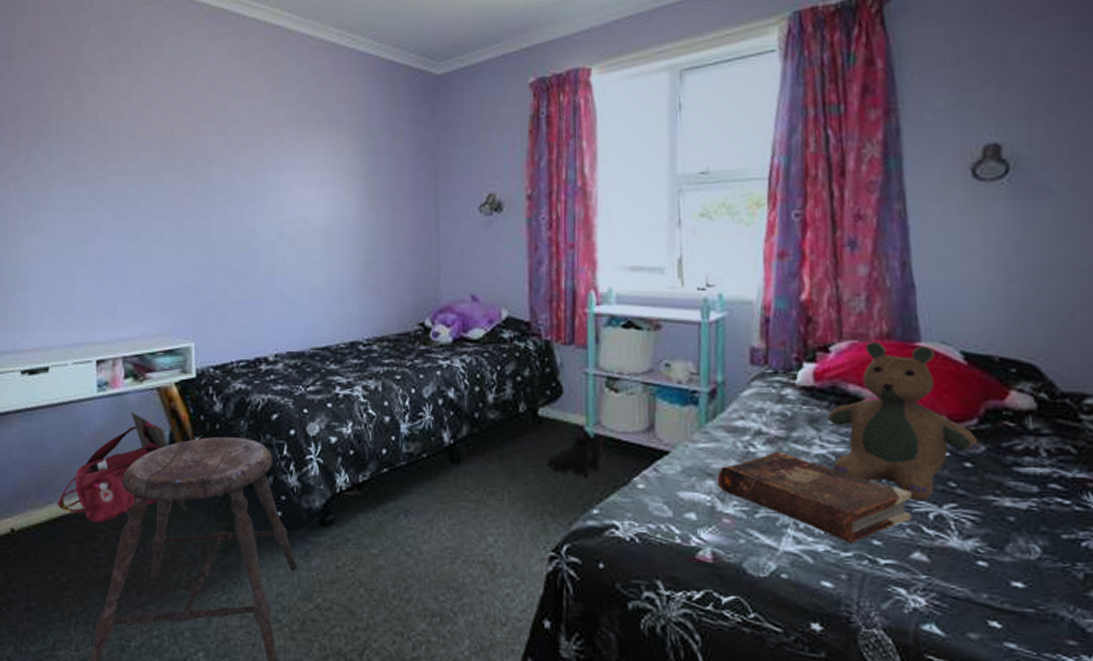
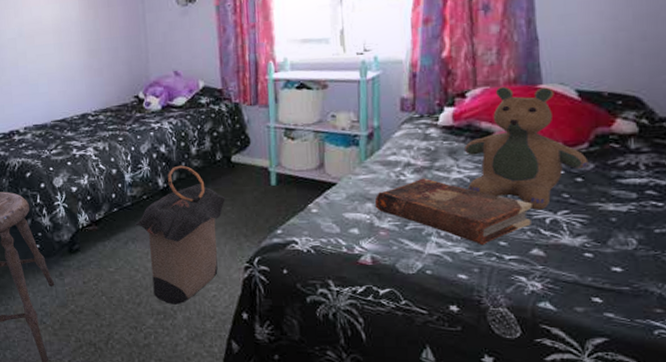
laundry hamper: none [408,416,528,604] -> present [134,165,226,305]
boots: present [546,432,604,477] -> none [240,172,284,206]

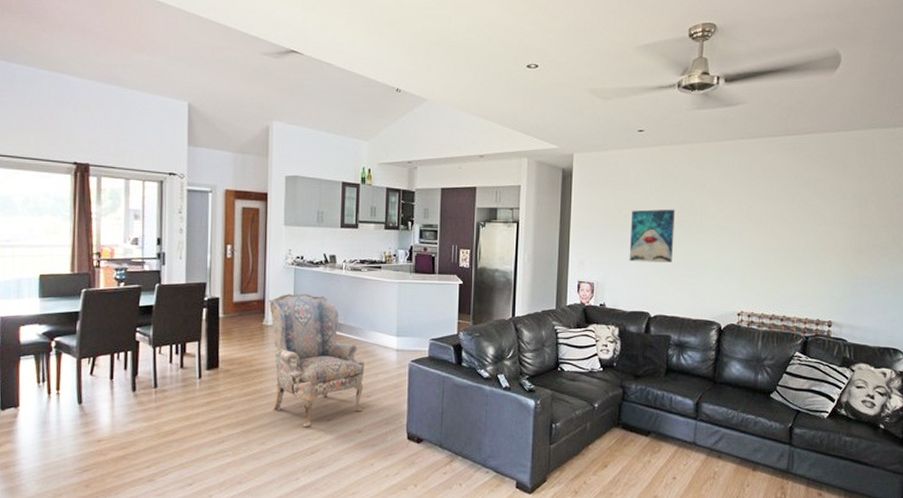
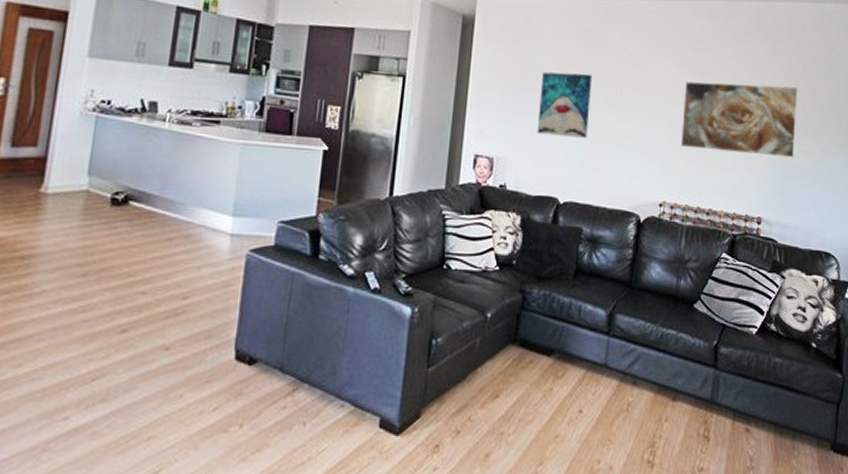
armchair: present [267,293,365,426] -> none [40,151,184,340]
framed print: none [756,205,867,269] -> present [680,81,798,158]

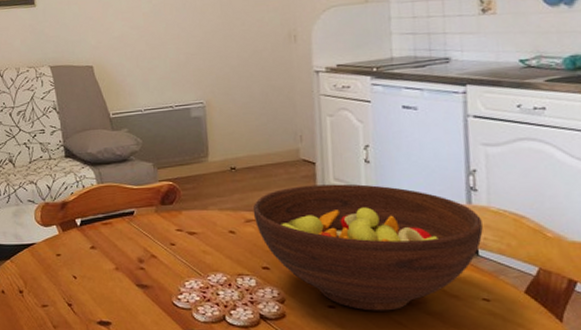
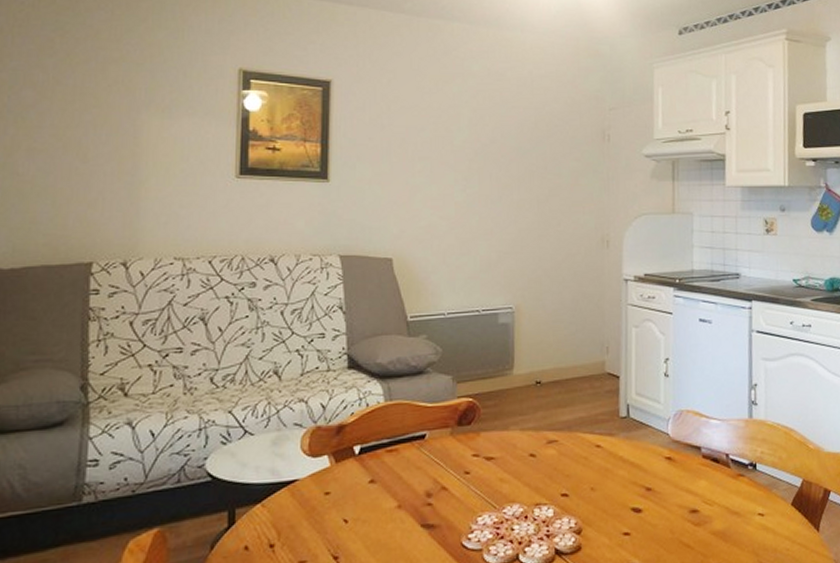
fruit bowl: present [252,183,483,311] -> none [555,398,761,536]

● ● ● ● ●

◆ Work order ◆
All of the data above needs to be given again exactly. Leave out each image.

◆ Final answer ◆
laundry hamper: none [408,416,528,604] -> present [134,165,226,305]
boots: present [546,432,604,477] -> none [240,172,284,206]

armchair: present [267,293,365,426] -> none [40,151,184,340]
framed print: none [756,205,867,269] -> present [680,81,798,158]

fruit bowl: present [252,183,483,311] -> none [555,398,761,536]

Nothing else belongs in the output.